Of course, if you really want to make things interesting, you need a spherical cow model for billiards, and a recent paper accepted by Physical Review Letters apparently offers just that. Physicists at Boston University studied what would happen during the initial "break shot" of a billiards game in an ideal setting: namely, with no dissipation of energy (I assume this means a perfectly elastic collision, with nothing lost to heat, noise, etc.) and an infinite billiard table. Heck, if we can have billiard balls the size of protons, why not infinite tables? (Or even quantum versions of Cruise and Newman?)
Basically, they created an ideal gas and then sent the particles careening all over the place, from a central starting point. Their conclusion: "Just as in real billiards, progressively more particles become mobile as the collision cascade develops." But there was an interesting twist. The initial break is, naturally, asymmetric, with various balls flying off in different directions and speeds. But in the idealized model, as the balls (or particles) expanded outward, the region became nearly spherically symmetric around the initial point of collision. In fact, it looked for all the world like a shock wave generated from an explosion. Now that is freaky.
Shock waves do form when the speed of a gas changes by more than the speed of sound. Wherever this happens, according to Wikipedia, "sound waves traveling against the flow reach a point where they cannot travel any further upstream and the pressure progressively builds in that region, and a high pressure shock wave rapidly forms." Something similar happens with supersonic jets: parts of the air around the plan travel at exactly the speed of sound, along with the aircraft, but the plane leaves a pile-up of these sound waves in its wake. The waves are forced together and compressed -- sort of an amplification effect -- ultimately merging into a shock wave that spreads out sideways.

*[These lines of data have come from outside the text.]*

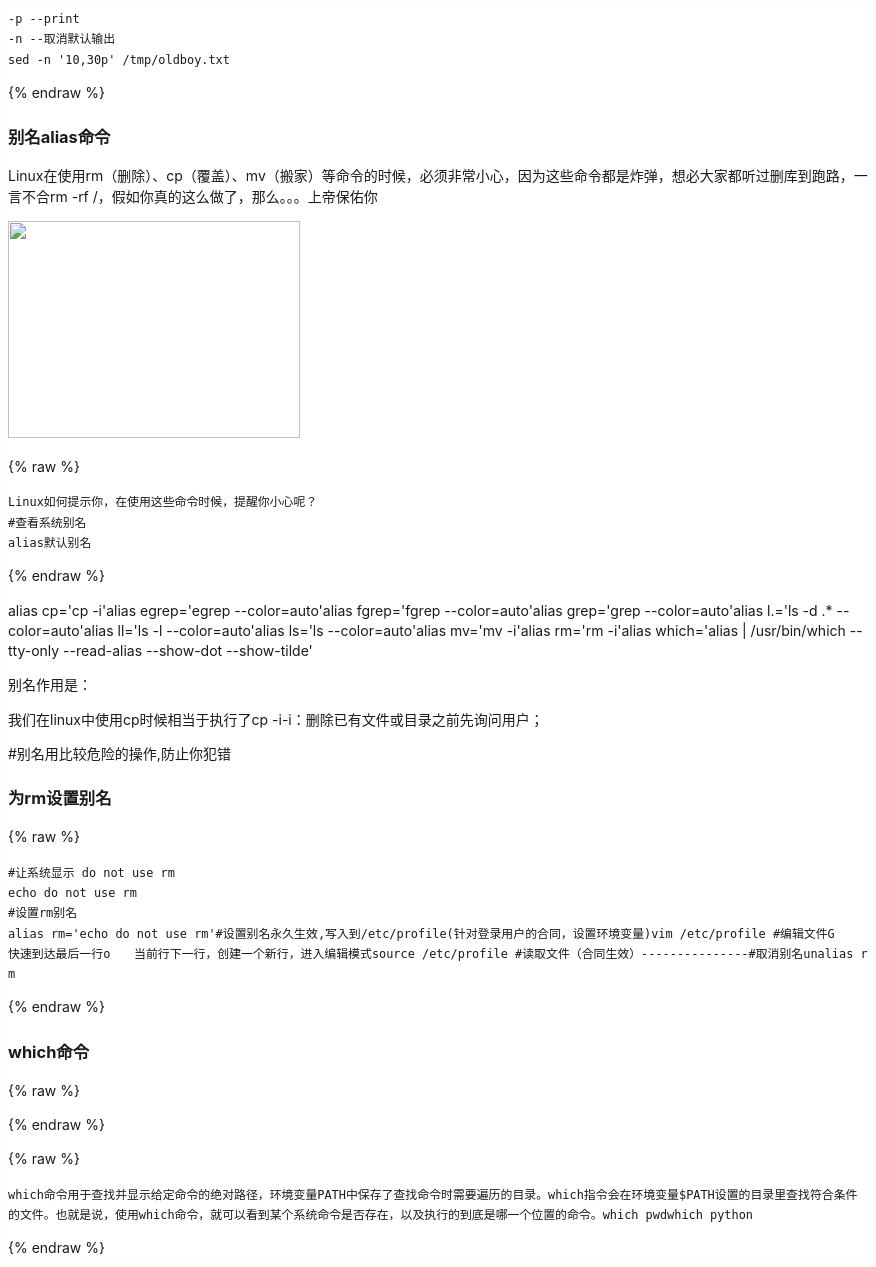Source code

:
 ```
-p --print
-n --取消默认输出
sed -n '10,30p' /tmp/oldboy.txt
```
{% endraw %}

### 别名alias命令

Linux在使用rm（删除）、cp（覆盖）、mv（搬家）等命令的时候，必须非常小心，因为这些命令都是炸弹，想必大家都听过删库到跑路，一言不合rm -rf /，假如你真的这么做了，那么。。。上帝保佑你

<img src="https://images2018.cnblogs.com/blog/1132884/201807/1132884-20180723150150746-1954940096.png" alt="" width="292" height="217" />

{% raw %}
```
Linux如何提示你，在使用这些命令时候，提醒你小心呢？
#查看系统别名
alias默认别名
```
{% endraw %}

alias cp='cp -i'alias egrep='egrep --color=auto'alias fgrep='fgrep --color=auto'alias grep='grep --color=auto'alias l.='ls -d .* --color=auto'alias ll='ls -l --color=auto'alias ls='ls --color=auto'alias mv='mv -i'alias rm='rm -i'alias which='alias | /usr/bin/which --tty-only --read-alias --show-dot --show-tilde'

别名作用是：

我们在linux中使用cp时候相当于执行了cp -i-i：删除已有文件或目录之前先询问用户；

#别名用比较危险的操作,防止你犯错 

### 为rm设置别名

{% raw %}
```
#让系统显示 do not use rm
echo do not use rm
#设置rm别名
alias rm='echo do not use rm'#设置别名永久生效,写入到/etc/profile(针对登录用户的合同，设置环境变量)vim /etc/profile #编辑文件G　　快速到达最后一行o　　当前行下一行，创建一个新行，进入编辑模式source /etc/profile #读取文件（合同生效）---------------#取消别名unalias rm
```
{% endraw %}

### which命令

{% raw %}
```

```
{% endraw %}

{% raw %}
```
which命令用于查找并显示给定命令的绝对路径，环境变量PATH中保存了查找命令时需要遍历的目录。which指令会在环境变量$PATH设置的目录里查找符合条件的文件。也就是说，使用which命令，就可以看到某个系统命令是否存在，以及执行的到底是哪一个位置的命令。which pwdwhich python
```
{% endraw %}
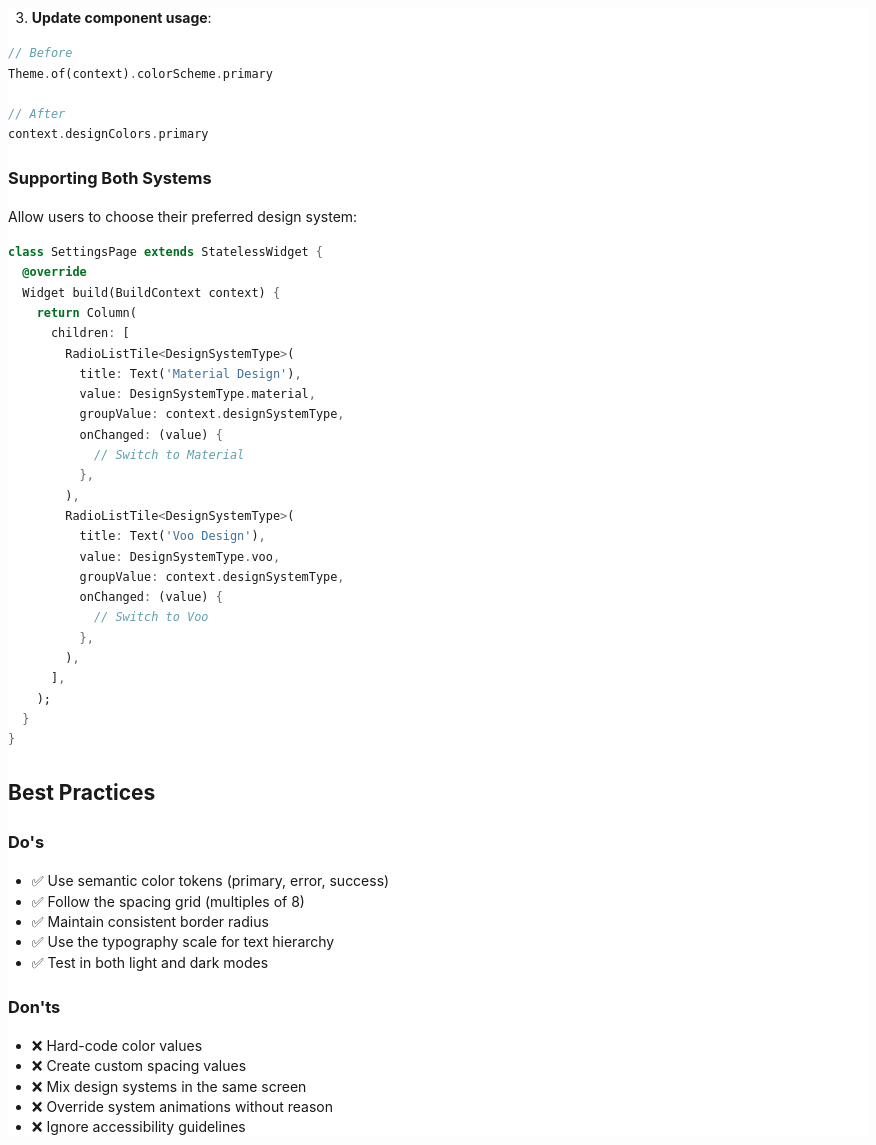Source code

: 3. **Update component usage**:
```dart
// Before
Theme.of(context).colorScheme.primary

// After
context.designColors.primary
```

### Supporting Both Systems

Allow users to choose their preferred design system:

```dart
class SettingsPage extends StatelessWidget {
  @override
  Widget build(BuildContext context) {
    return Column(
      children: [
        RadioListTile<DesignSystemType>(
          title: Text('Material Design'),
          value: DesignSystemType.material,
          groupValue: context.designSystemType,
          onChanged: (value) {
            // Switch to Material
          },
        ),
        RadioListTile<DesignSystemType>(
          title: Text('Voo Design'),
          value: DesignSystemType.voo,
          groupValue: context.designSystemType,
          onChanged: (value) {
            // Switch to Voo
          },
        ),
      ],
    );
  }
}
```

## Best Practices

### Do's
- ✅ Use semantic color tokens (primary, error, success)
- ✅ Follow the spacing grid (multiples of 8)
- ✅ Maintain consistent border radius
- ✅ Use the typography scale for text hierarchy
- ✅ Test in both light and dark modes

### Don'ts
- ❌ Hard-code color values
- ❌ Create custom spacing values
- ❌ Mix design systems in the same screen
- ❌ Override system animations without reason
- ❌ Ignore accessibility guidelines

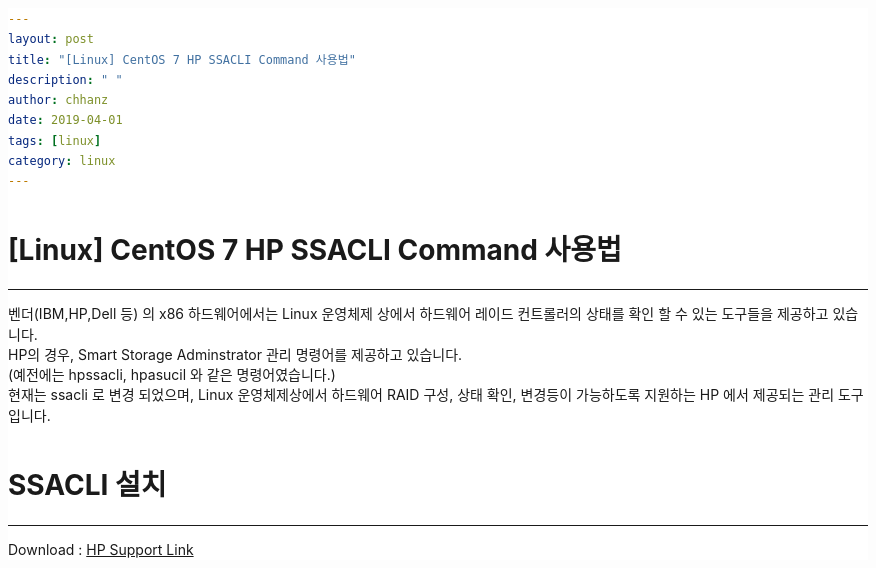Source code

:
 ```yaml
---
layout: post
title: "[Linux] CentOS 7 HP SSACLI Command 사용법"
description: " "
author: chhanz
date: 2019-04-01
tags: [linux]
category: linux
---
```


# [Linux] CentOS 7 HP SSACLI Command 사용법   
* * *   

벤더(IBM,HP,Dell 등) 의 x86 하드웨어에서는 Linux 운영체제 상에서 하드웨어 레이드 컨트롤러의 상태를 확인 할 수 있는 도구들을 제공하고 있습니다.   
HP의 경우, Smart Storage Adminstrator 관리 명령어를 제공하고 있습니다.   
(예전에는 hpssacli, hpasucil 와 같은 명령어였습니다.)   
현재는 ssacli 로 변경 되었으며, Linux 운영체제상에서 하드웨어 RAID 구성, 상태 확인, 변경등이 가능하도록 지원하는 HP 에서 제공되는 관리 도구 입니다.   

# SSACLI 설치   
* * *   
Download : [HP Support Link](https://support.hpe.com/hpsc/swd/public/detail?sp4ts.oid=null&swItemId=MTX_688838b13b194c7abe1aa98584&swEnvOid=4184#tab1)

Thunder is a naturally occurring sonic boom, and yet another example of a shock wave. And of course, explosions generate shock waves, such as when a bomb goes off. It just hadn't occurred to me that colliding billiard balls might also produce a shock-wave phenomenon. But when the collisions are viewed in slow motion, as in the YouTube video below, it does seem a bit more explosively violent than when observed at full speed:
Here's one last bit of trivia to relieve the Monday morning doldrums. Apparently the cracking sound of a bullwhip is a tiny sonic boom. The end of the whip has far less mass than the handle, so swinging the whip sharply, energy is transferred down the length of the whip. The velocity of the whip increases as mass decreases, such that ultimately the end (called the "cracker") moves faster than the speed of sound -- one of the first human inventions to break the sound barrier. I'll bet Sara Pezzini swings a mean bullwhip, when she isn't shooting pool.